▶ _TASK OBJECTIVE_
Extract the text from every item below, reproducing each line word for word and character for character.

==========

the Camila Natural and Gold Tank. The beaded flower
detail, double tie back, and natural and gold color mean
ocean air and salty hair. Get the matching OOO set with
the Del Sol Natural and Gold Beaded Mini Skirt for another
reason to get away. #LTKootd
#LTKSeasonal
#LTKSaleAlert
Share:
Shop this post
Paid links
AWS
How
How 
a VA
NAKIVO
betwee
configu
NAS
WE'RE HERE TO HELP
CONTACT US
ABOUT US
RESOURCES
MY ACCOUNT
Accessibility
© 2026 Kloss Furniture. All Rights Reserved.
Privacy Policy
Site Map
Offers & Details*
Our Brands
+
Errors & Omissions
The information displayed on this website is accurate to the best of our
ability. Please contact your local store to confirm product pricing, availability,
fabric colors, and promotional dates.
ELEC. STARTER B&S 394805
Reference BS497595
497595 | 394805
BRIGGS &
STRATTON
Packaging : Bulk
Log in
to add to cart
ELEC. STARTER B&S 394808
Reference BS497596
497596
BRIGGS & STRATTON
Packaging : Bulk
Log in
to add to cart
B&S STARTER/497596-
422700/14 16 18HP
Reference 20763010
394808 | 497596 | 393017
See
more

==========

▶ _EXERCISE ANSWER_
the Camila Natural and Gold Tank. The beaded flower
detail, double tie back, and natural and gold color mean
ocean air and salty hair. Get the matching OOO set with
the Del Sol Natural and Gold Beaded Mini Skirt for another
reason to get away. #LTKootd
#LTKSeasonal
#LTKSaleAlert
Share:
Shop this post
Paid links
AWS
How
How 
a VA
NAKIVO
betwee
configu
NAS
WE'RE HERE TO HELP
CONTACT US
ABOUT US
RESOURCES
MY ACCOUNT
Accessibility
© 2026 Kloss Furniture. All Rights Reserved.
Privacy Policy
Site Map
Offers & Details*
Our Brands
+
Errors & Omissions
The information displayed on this website is accurate to the best of our
ability. Please contact your local store to confirm product pricing, availability,
fabric colors, and promotional dates.
ELEC. STARTER B&S 394805
Reference BS497595
497595 | 394805
BRIGGS &
STRATTON
Packaging : Bulk
Log in
to add to cart
ELEC. STARTER B&S 394808
Reference BS497596
497596
BRIGGS & STRATTON
Packaging : Bulk
Log in
to add to cart
B&S STARTER/497596-
422700/14 16 18HP
Reference 20763010
394808 | 497596 | 393017
See
more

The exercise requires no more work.